▶ _What you will do_
Every record must be given again word for word; no picture belongs in the copy.

### Records shown

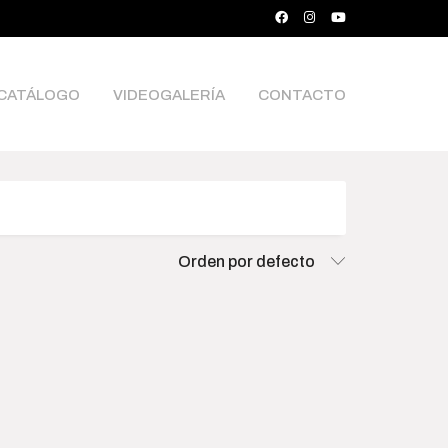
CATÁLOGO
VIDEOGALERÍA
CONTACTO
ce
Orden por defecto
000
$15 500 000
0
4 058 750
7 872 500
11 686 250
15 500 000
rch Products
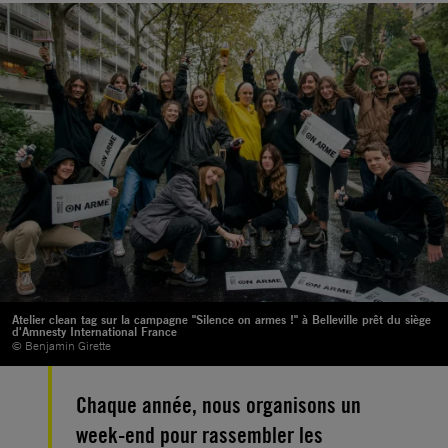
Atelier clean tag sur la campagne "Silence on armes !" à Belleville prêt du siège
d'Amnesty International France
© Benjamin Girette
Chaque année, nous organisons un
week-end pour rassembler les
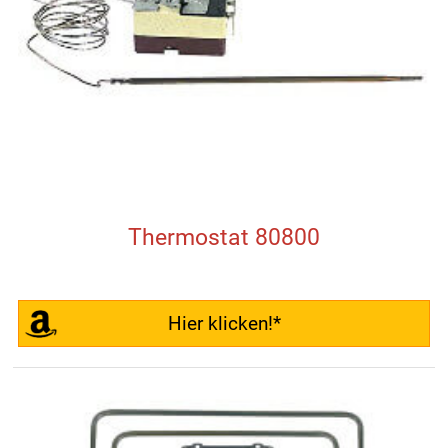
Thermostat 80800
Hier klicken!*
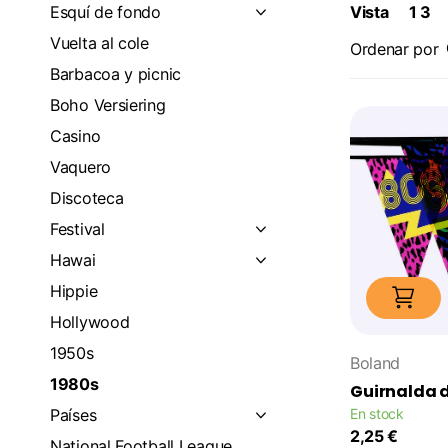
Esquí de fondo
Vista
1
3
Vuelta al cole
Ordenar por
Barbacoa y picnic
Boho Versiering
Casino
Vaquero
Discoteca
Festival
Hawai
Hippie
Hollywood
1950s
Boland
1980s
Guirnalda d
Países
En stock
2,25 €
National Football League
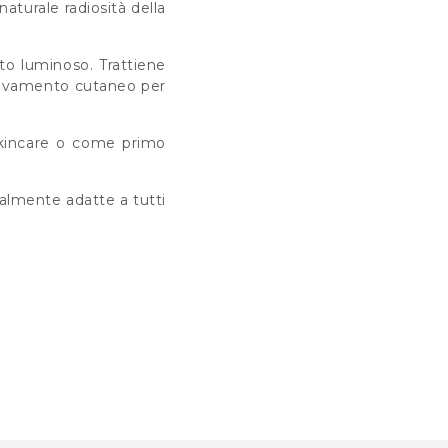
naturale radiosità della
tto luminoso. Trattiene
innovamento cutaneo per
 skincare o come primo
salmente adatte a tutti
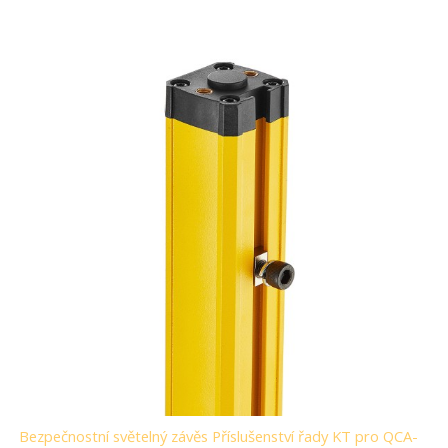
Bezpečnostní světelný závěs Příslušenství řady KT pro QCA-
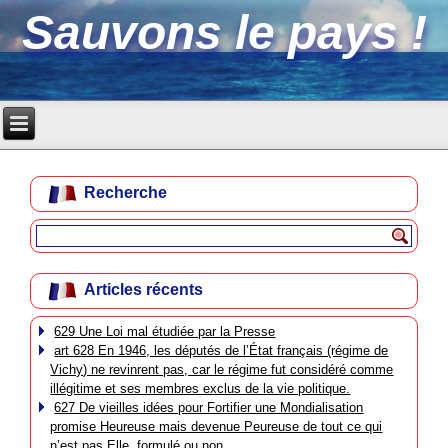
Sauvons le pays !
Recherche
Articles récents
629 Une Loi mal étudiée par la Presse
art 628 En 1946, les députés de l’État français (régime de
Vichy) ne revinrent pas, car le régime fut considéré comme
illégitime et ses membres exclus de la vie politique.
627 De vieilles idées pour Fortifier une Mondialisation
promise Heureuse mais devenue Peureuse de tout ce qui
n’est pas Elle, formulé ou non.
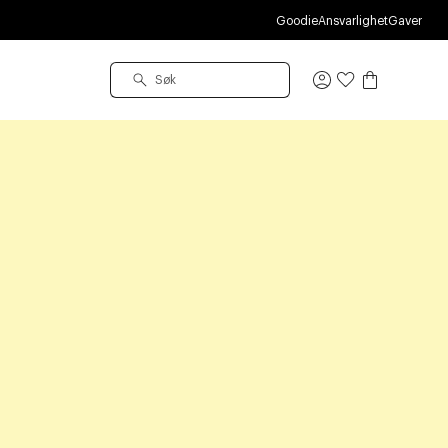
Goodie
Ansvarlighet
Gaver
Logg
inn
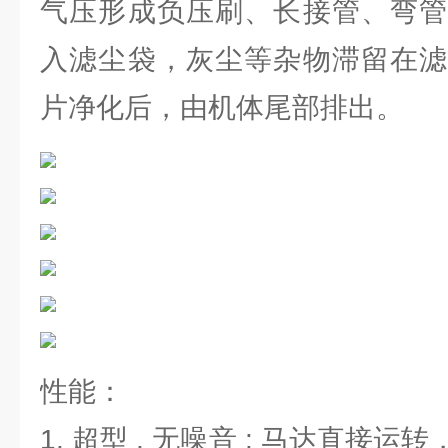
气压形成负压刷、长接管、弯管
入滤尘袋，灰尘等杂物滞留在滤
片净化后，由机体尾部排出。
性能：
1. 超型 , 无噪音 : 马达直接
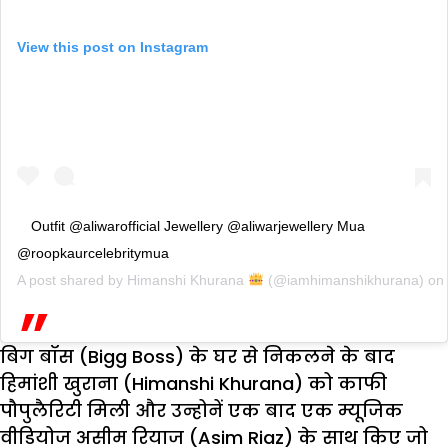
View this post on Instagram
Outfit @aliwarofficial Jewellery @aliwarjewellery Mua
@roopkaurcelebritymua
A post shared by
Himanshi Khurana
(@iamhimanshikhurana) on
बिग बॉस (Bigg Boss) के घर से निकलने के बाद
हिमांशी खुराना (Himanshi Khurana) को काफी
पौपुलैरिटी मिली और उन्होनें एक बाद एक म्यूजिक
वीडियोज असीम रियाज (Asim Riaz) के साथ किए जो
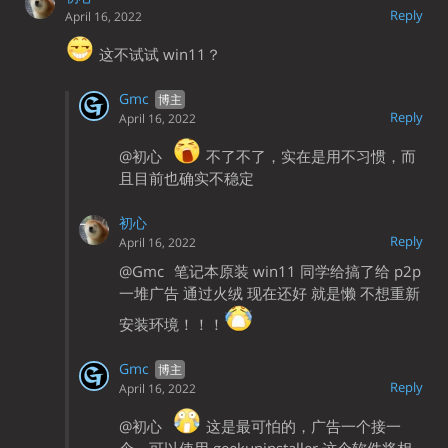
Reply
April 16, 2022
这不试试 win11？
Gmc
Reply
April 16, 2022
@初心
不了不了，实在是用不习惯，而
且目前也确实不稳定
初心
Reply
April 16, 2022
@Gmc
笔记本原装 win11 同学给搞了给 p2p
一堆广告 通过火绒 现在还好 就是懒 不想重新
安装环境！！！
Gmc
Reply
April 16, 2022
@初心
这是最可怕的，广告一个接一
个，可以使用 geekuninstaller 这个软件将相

######

▶ _Written answer_
CATÁLOGO
VIDEOGALERÍA
CONTACTO
ce
Orden por defecto
000
$15 500 000
0
4 058 750
7 872 500
11 686 250
15 500 000
rch Products
Atelier clean tag sur la campagne "Silence on armes !" à Belleville prêt du siège
d'Amnesty International France
© Benjamin Girette
Chaque année, nous organisons un
week-end pour rassembler les
Thermostat 80800
Hier klicken!*
Esquí de fondo
Vista
1
3
Vuelta al cole
Ordenar por
Barbacoa y picnic
Boho Versiering
Casino
Vaquero
Discoteca
Festival
Hawai
Hippie
Hollywood
1950s
Boland
1980s
Guirnalda d
Países
En stock
2,25 €
National Football League
naturale radiosità della
tto luminoso. Trattiene
innovamento cutaneo per
 skincare o come primo
salmente adatte a tutti
Bezpečnostní světelný závěs Příslušenství řady KT pro QCA-
Sauvons le pays !
Recherche
Articles récents
629 Une Loi mal étudiée par la Presse
art 628 En 1946, les députés de l’État français (régime de
Vichy) ne revinrent pas, car le régime fut considéré comme
illégitime et ses membres exclus de la vie politique.
627 De vieilles idées pour Fortifier une Mondialisation
promise Heureuse mais devenue Peureuse de tout ce qui
n’est pas Elle, formulé ou non.
Goodie
Ansvarlighet
Gaver
Logg
inn
气压形成负压刷、长接管、弯管
入滤尘袋，灰尘等杂物滞留在滤
片净化后，由机体尾部排出。
性能：
1. 超型 , 无噪音 : 马达直接
View this post on Instagram
Outfit @aliwarofficial Jewellery @aliwarjewellery Mua
@roopkaurcelebritymua
A post shared by
Himanshi Khurana
(@iamhimanshikhurana) on
बिग बॉस (Bigg Boss) के घर से निकलने के बाद
हिमांशी खुराना (Himanshi Khurana) को काफी
पौपुलैरिटी मिली और उन्होनें एक बाद एक म्यूजिक
वीडियोज असीम रियाज (Asim Riaz) के साथ किए जो
Reply
April 16, 2022
这不试试 win11？
Gmc
Reply
April 16, 2022
@初心
不了不了，实在是用不习惯，而
且目前也确实不稳定
初心
Reply
April 16, 2022
@Gmc
笔记本原装 win11 同学给搞了给 p2p
一堆广告 通过火绒 现在还好 就是懒 不想重新
安装环境！！！
Gmc
Reply
April 16, 2022
@初心
这是最可怕的，广告一个接一
个，可以使用 geekuninstaller 这个软件将相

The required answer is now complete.